Abū Isḥāq Ibrāhīm Ibn Sayyār Ibn Hāni‘ an-Naẓẓām (Arabic: أبو إسحاق بن سيار بن هانئ النظام) (c. 775 – c. 845) was a Mu'tazilite theologian and poet. He was a nephew of the Mu'tazilite theologian Abu al-Hudhayl al-'Allaf, and al-Jahiz was one of his students. His theological doctrines were not accepted by his contemporaries and his works are lost except for a few fragments.
While most of the Mu'tazila were followers of the Hanafite school of jurisprudence, with a minority preferring the Shafi'ite rite, Nazzam was entirely different. He was famous for his strong rejection of analogical reason, which was accepted by both the Hanafites and Shafi'ites; of juristic preference, a pillar of Hanafite though; of binding consensus, accepted by all of Sunni Islam; and of the Hadiths reporting prophetic traditions, accepted by the majority of Muslims in multiple sects. In Nazzam's view, only the Qur'an and pure reason were valid sources of Islamic law.

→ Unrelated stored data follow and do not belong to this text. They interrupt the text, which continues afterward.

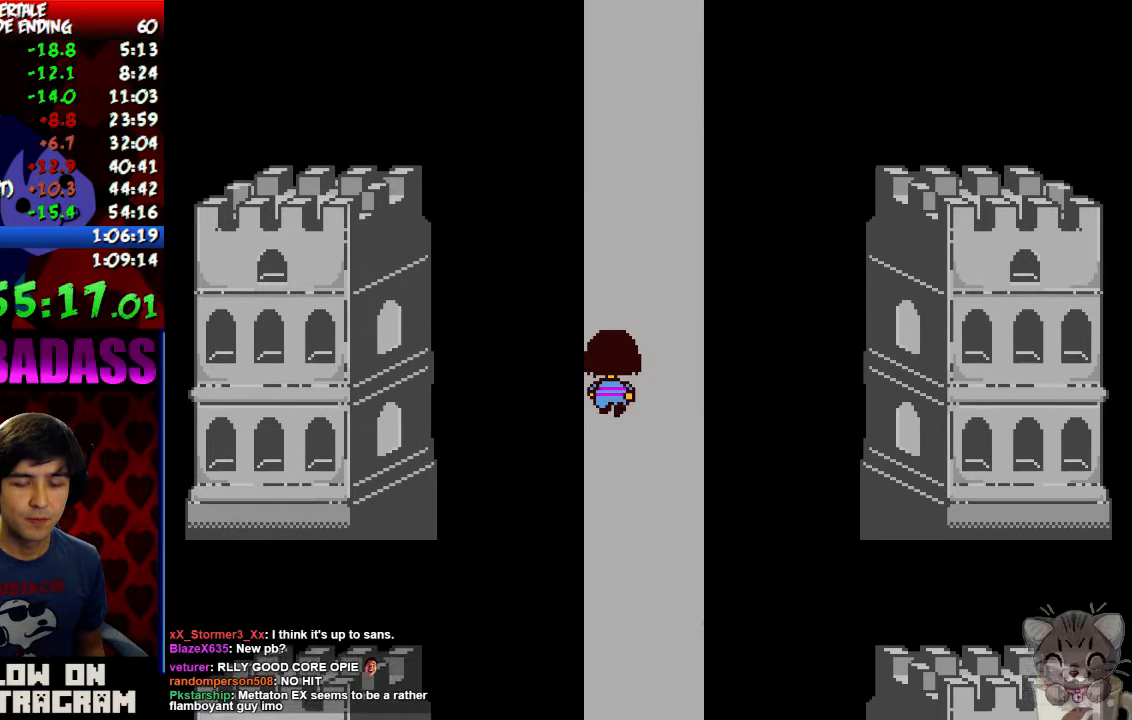
{"keys": ["up"], "events": []}
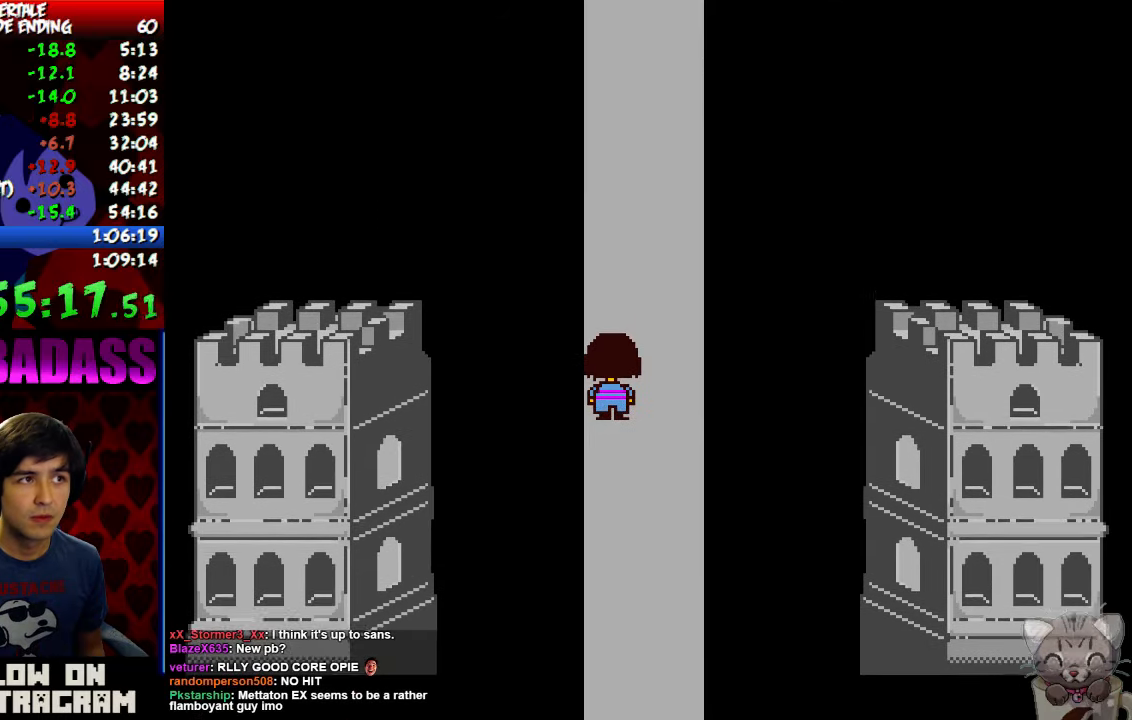
{"keys": ["up"], "events": []}
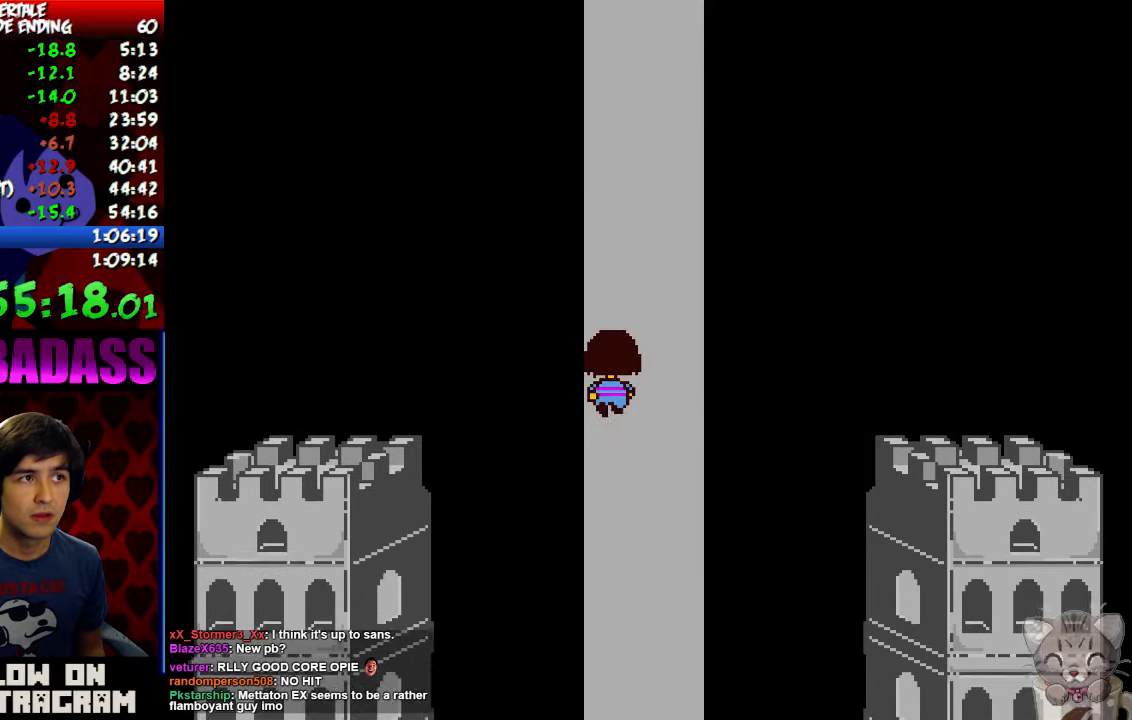
{"keys": ["up"], "events": []}
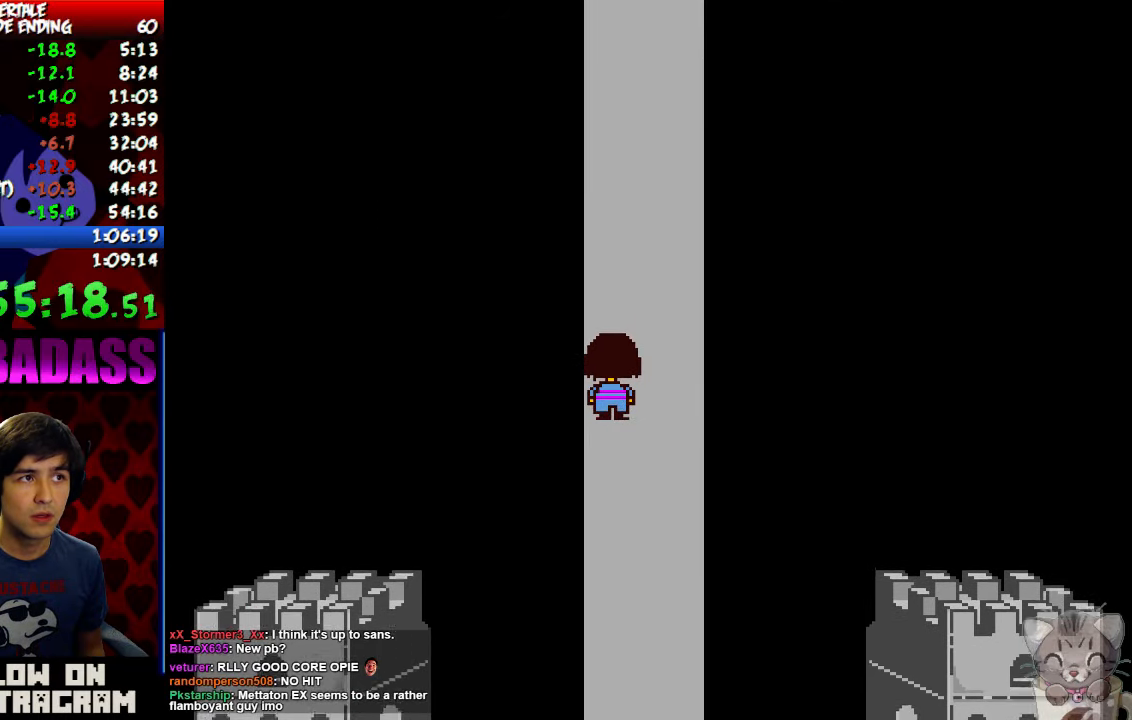
{"keys": ["up"], "events": []}
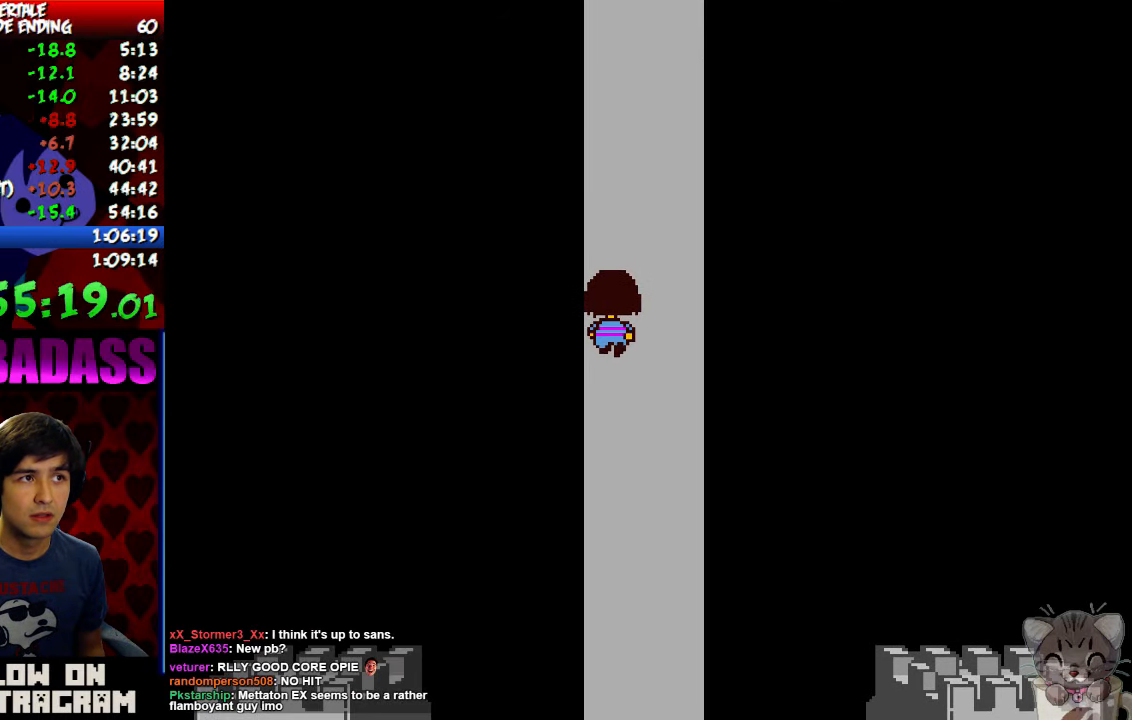
{"keys": ["up"], "events": []}
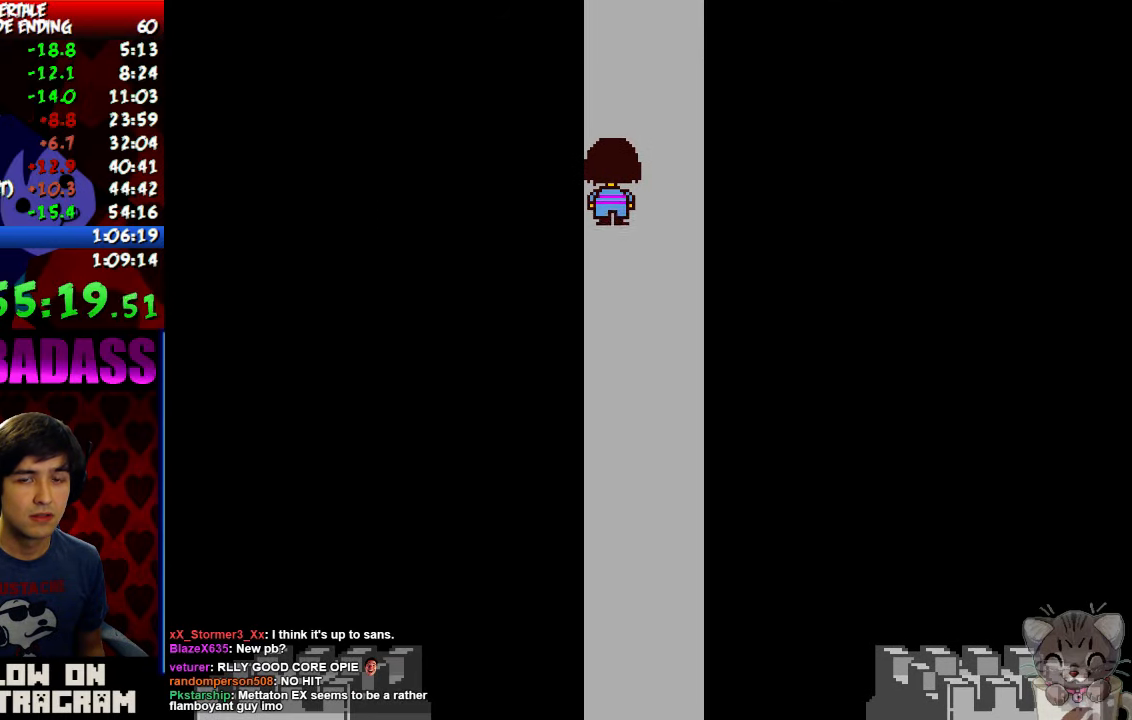
{"keys": ["up"], "events": []}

Nazzam's rejection of consensus as a valid source of law was primarily due to his rationalist criticism of the first generation of Muslims, whom he viewed as possessing defective personalities and intellects. Shi'ite theoligans Al-Shaykh Al-Mufid and Sharif al-Murtaza held Nazzam's book Kitab al-Nakth in which he denied the validity of consensus for this reason in high esteem. Modern scholarship has suggested that this interest was motivated by the desire of Shi'ite theoligans to impugn the character of the first three leaders of the Rashidun Caliphate, Abu Bakr, Umar and Uthman.